In this post, I'll look at some uses of one of the most fundamental functions in the module, called random(), like the module. In a following post or two, I'll look at other functions, and also other uses in different areas, including some less obvious ones.

First print its docstring:
>>>print random.random.__doc__
random() -> x in the interval [0, 1).
It returns a random float value in the half-closed interval [0, 1), which means, any x, such that 0.0 <= x < 1.0.

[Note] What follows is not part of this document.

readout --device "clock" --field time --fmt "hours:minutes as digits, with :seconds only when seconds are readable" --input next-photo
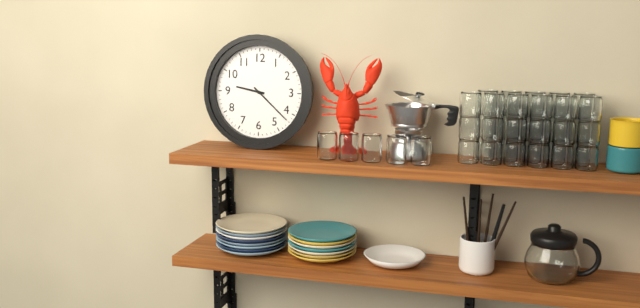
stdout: 9:22
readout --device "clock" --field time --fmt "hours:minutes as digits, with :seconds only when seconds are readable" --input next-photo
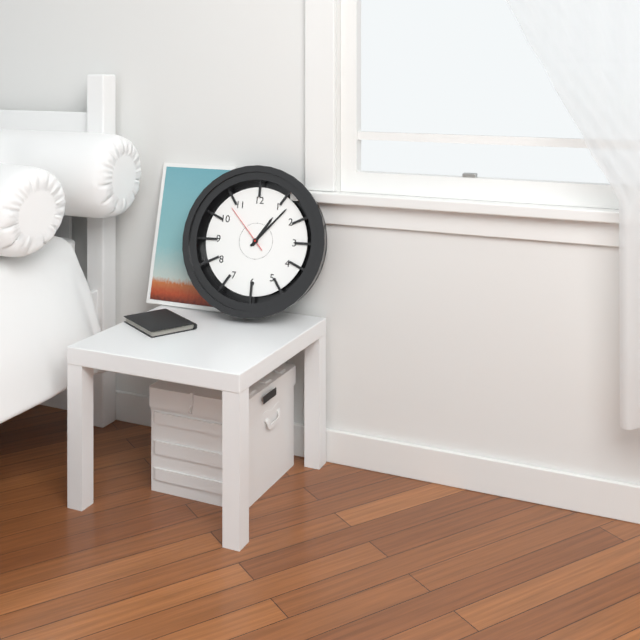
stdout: 1:07:53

Here is a program, fn_random.py, that shows some uses of the random() function:
from __future__ import print_function

# fn_random.py
# A program showing various uses of the "random" function 
# from the "random" module of Python's standard library.
# Author: Vasudev Ram - https://vasudevram.github.io
# Copyright 2016 Vasudev Ram

from random import random
from random import getstate, setstate

print("Ex. 1. Plain calls to random():")
print("Gives 10 random float values in the interval [0, 1).")
for i in range(10):
    print(random())

print()

print("Ex. 2. Calls to random() scaled by 10:")
print("Gives 10 random float values in the interval [0, 10).")
for i in range(10):
    print(10.0 * random())

print()

print("Ex. 3. Calls to random() scaled by 10 and offset by -5:")
print("Gives 10 random float values in the interval [-5, 5).")
for i in range(10):
    print(10.0 * random() - 5.0)

print()

print("Ex. 4. Calls to random() scaled by 20 and offset by 40:")
print("Gives 10 random float values in the interval [40, 60).")
for i in range(10):
    print(20.0 * random() + 40.0)
Here is the program's output when run with:
python fn_random.py
Ex. 1. Plain calls to random():
Gives 10 random float values in the interval [0, 1).
0.978618769308
0.429672807728
0.807873374428
0.00775248310523
0.367435959496
0.452718276649
0.15952248582
0.183989787263
0.240112681717
0.873556193781

Ex. 2. Calls to random() scaled by 10:
Gives 10 random float values in the interval [0, 10).
8.66851830984
8.06203422551
6.68791916223
6.83023335837
2.28298961244
5.06491614858
9.27404238781
2.30473573581
7.62983863372
7.18179372151

Ex. 3. Calls to random() scaled by 10 and offset by -5:
Gives 10 random float values in the interval [-5, 5).
4.28960887925
-1.48913007202
-0.534170376124
3.36741617894
-3.50802287142
1.46218930484
-3.37237288568
-2.49675571636
-3.56593768859
-1.49924682779

Ex. 4. Calls to random() scaled by 20 and offset by 40:
Gives 10 random float values in the interval [40, 60).
56.4292882009
40.888150119
56.867782498
58.3162130934
41.642982556
40.8419833357
52.3684662857
45.3000297458
43.1515262997
52.1129658036
It shows how to scale and offset the values you get from random(), to transform them from the range of 0 to 1, to other ranges.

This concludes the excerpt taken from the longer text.